Life is full of ups and downs, highs and lows and devastating things are part of those lows – but some events are so unfathomable, so destructive, that you can’t just think to yourself ‘well, that’s just life”. When people ask – “Do you believe everything happens for a reason?”, I find it difficult to give a clear answer. I’m quite a spiritual being so I trust in the universe. I believe everything in life can teach you something, but some things are just so soul destroying that there is no reasoning for them. I don’t believe I became unwell so that I could learn the value of joy, but I know that my experiences have taught me it. Some events are just so soul destroying that there can’t be a reason for it. 

Last night, I lay in bed wide awake at 3am – a common occurrence for the ADHD brain that I have. I found myself looking through the social media accounts of people from high school – a common occurrence for most people I think. These are people that I have had zero contact with since I left. They have no clue what happened to me, and I have no clue what happened to them – but I do know that their life continued on. The path of life they had hoped to walk down became the reality for them. I too had dreams of what I wanted my life to look like – yet the reality that came was completely unexpected. The losses due to the destruction trauma brings is a grief I carry with me every day. There isn’t a time that I don’t mourn that nagging question of ‘What could’ve been?’ That niggling question of ‘Why?’ taunting me.

So, when that lingering anger towards the universe rises to the surface and the grief fills up my heart, well it breaks me. I lay there in bed last night and the nagging question of ‘Why?’ came back. ‘Why did this happen?’ ‘Why me?’, Why this, Why that.

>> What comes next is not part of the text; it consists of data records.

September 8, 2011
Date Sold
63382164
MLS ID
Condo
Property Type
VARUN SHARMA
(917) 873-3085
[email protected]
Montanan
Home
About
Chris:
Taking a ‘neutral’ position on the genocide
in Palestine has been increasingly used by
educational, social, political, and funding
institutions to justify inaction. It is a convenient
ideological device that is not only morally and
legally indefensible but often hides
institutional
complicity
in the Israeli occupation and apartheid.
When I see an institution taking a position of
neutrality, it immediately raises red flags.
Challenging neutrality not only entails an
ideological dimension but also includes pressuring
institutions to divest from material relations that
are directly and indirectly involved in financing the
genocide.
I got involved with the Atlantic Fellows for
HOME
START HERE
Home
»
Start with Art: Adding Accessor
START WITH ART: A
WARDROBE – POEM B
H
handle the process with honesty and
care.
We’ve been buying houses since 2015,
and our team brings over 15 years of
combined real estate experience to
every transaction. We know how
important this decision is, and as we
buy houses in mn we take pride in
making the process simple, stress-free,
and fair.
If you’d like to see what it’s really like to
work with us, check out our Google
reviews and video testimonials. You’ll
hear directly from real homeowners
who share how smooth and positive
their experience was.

I know I’ll never have an answer, and I’ve learnt to get better at accepting that. The question still remains though. Even if I did get given a reasoning for everything, I’m not sure the answer would offer any sort of fulfilment. Nevertheless, the resentment remains. 

These people, regardless of whether they knew me throughout my trauma or not, if they stayed by my side or left me – they still got to carry on with their life. The effects of an unwell family member or an unwell friend didn’t derail their life. They still got to pursue their ambitions – yet I had to fight ferociously just to stay alive. Amidst all of the sadness they may have been feeling over the pain I was experiencing – they got the blessing of being able to keep on achieving. 

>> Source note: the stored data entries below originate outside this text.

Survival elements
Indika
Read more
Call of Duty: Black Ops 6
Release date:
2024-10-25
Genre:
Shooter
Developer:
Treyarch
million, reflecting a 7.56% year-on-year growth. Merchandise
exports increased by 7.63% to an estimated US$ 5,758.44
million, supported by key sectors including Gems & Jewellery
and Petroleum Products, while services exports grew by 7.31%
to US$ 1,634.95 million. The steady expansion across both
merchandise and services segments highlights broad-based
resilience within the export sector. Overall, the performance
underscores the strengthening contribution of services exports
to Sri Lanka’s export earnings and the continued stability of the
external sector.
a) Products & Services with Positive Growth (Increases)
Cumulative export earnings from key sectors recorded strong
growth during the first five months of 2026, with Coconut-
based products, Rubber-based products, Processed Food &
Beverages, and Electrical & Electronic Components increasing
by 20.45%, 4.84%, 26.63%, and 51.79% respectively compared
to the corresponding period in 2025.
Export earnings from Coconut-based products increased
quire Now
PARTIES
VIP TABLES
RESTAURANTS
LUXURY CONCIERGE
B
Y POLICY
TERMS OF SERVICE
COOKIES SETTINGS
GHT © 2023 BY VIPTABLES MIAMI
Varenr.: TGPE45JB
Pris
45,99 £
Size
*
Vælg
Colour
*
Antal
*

Everything I had known was destroyed. 5 years later I am still having to pick things up from the rubble and rebuild what was stolen from me. I’ve had to work relentlessly day in day out, battling a brain with an illness embedded into it that despises my existence. I’ve had to adapt to a life that was once utterly foreign to me. I’m grateful for all I have now, yet there’s an emptiness within – knowing that the reality of my life was something younger Hope could have never imagined. I wouldn’t wish the heartbreak of my experiences on anybody, but I am resentful that it was me who had to live it. Jealousy meets me everywhere. Despite the struggles of what they may have faced and the undoubted pain that comes with living, it was me whose life was utterly derailed by it all. And I’ll never know why. When the illness begins to consume me again, so does that rage. It’s stop, start, break down, get back up again – constantly going in and out of the grasp of it all. 

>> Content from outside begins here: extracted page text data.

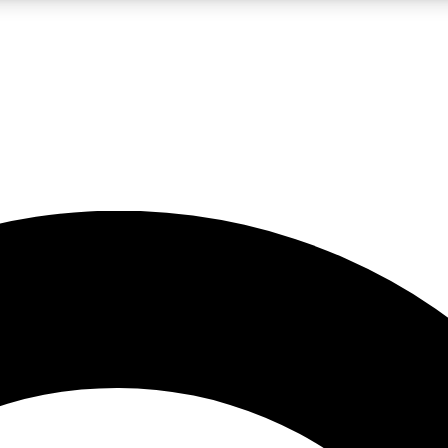
LIVE SCIENCE PRO
Unlimited access to our exclusive features, expert analysis and in-depth
No ads, ever
Exclusive, original
reporting
JOIN LIV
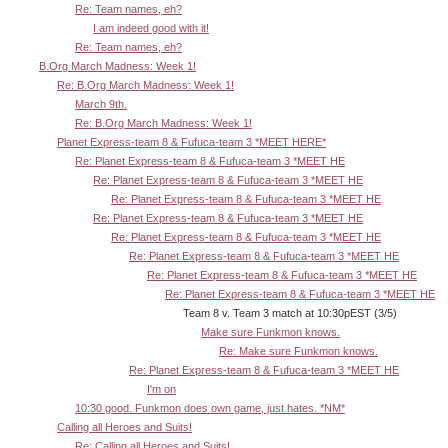
Re: Team names, eh?
I am indeed good with it!
Re: Team names, eh?
B.Org March Madness: Week 1!
Re: B.Org March Madness: Week 1!
March 9th.
Re: B.Org March Madness: Week 1!
Planet Express-team 8 & Fufuca-team 3 *MEET HERE*
Re: Planet Express-team 8 & Fufuca-team 3 *MEET HE
Re: Planet Express-team 8 & Fufuca-team 3 *MEET HE
Re: Planet Express-team 8 & Fufuca-team 3 *MEET HE
Re: Planet Express-team 8 & Fufuca-team 3 *MEET HE
Re: Planet Express-team 8 & Fufuca-team 3 *MEET HE
Re: Planet Express-team 8 & Fufuca-team 3 *MEET HE
Re: Planet Express-team 8 & Fufuca-team 3 *MEET HE
Re: Planet Express-team 8 & Fufuca-team 3 *MEET HE
Team 8 v. Team 3 match at 10:30pEST (3/5)
Make sure Funkmon knows.
Re: Make sure Funkmon knows.
Re: Planet Express-team 8 & Fufuca-team 3 *MEET HE
I'm on
10:30 good. Funkmon does own game, just hates. *NM*
Calling all Heroes and Suits!
Re: Calling all Heroes and Suits!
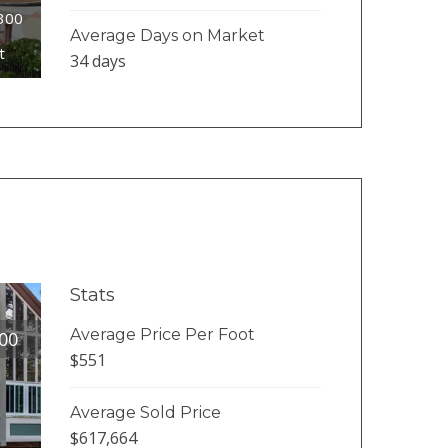
#300
Average Days on Market
t
34 days
Stats
Average Price Per Foot
00
$551
Average Sold Price
$617,664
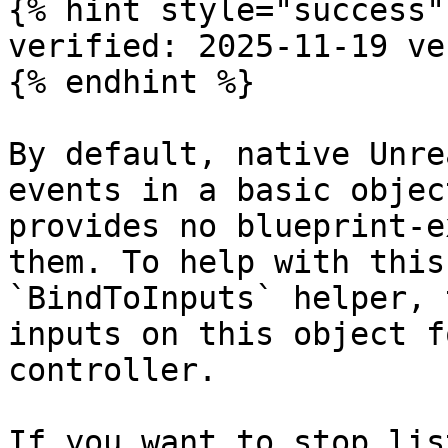
{% hint style="success" 
verified: 2025-11-19 ve
{% endhint %}

By default, native Unre
events in a basic objec
provides no blueprint-e
them. To help with this
`BindToInputs` helper, 
inputs on this object f
controller.

If you want to stop lis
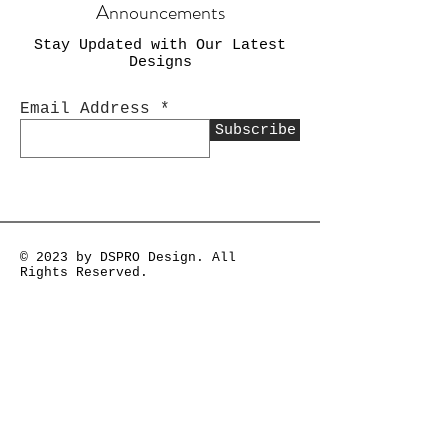
Announcements
Stay Updated with Our Latest
Designs
Email Address
Subscribe
© 2023 by DSPRO Design. All
Rights Reserved.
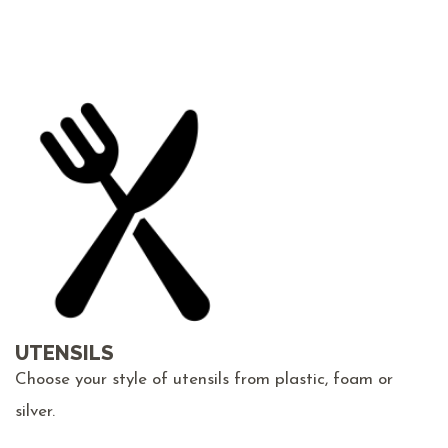
UTENSILS
Choose your style of utensils from plastic, foam or
silver.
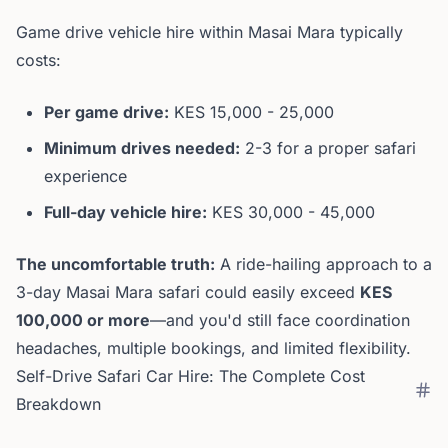
Game drive vehicle hire within Masai Mara typically
costs:
Per game drive:
KES 15,000 - 25,000
Minimum drives needed:
2-3 for a proper safari
experience
Full-day vehicle hire:
KES 30,000 - 45,000
The uncomfortable truth:
A ride-hailing approach to a
3-day Masai Mara safari could easily exceed
KES
100,000 or more
—and you'd still face coordination
headaches, multiple bookings, and limited flexibility.
Self-Drive Safari Car Hire: The Complete Cost
Breakdown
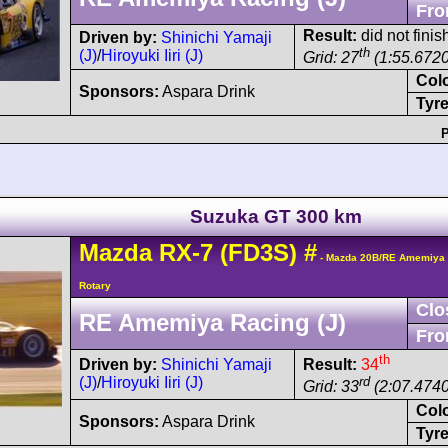
Fro
Result:
did not finish
Driven by:
Shinichi Yamaji
th
(J)
/
Hiroyuki Iiri (J)
Grid: 27
(1:55.6720
Col
Sponsors:
Aspara Drink
Tyre
P
Suzuka GT 300 km
Mazda
RX-7
(FD3S)
#
- Mazda 20B/RE Amemiya 
Rotary
Clo
RE Amemiya Racing (J)
Fro
th
Driven by:
Shinichi Yamaji
Result:
34
(J)
/
Hiroyuki Iiri (J)
rd
Grid: 33
(2:07.4740
Col
Sponsors:
Aspara Drink
Tyre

I question whether I am just destined to be broken. Because even after 5 years and many gruesome battles to live – rather than just survive, once again I remain back in the debilitating trap that is mental illness. Watching through the restaurant window witnessing the achievements of others pass me by. 

There’s times where I question if I would want my past to be different. I have been told persistently throughout it all that I carry so much insight and maturity. Slowly I learn to not only accept, but appreciate the being that I am. I see the strength within my story, the power I posses within and more importantly – the value within my worth.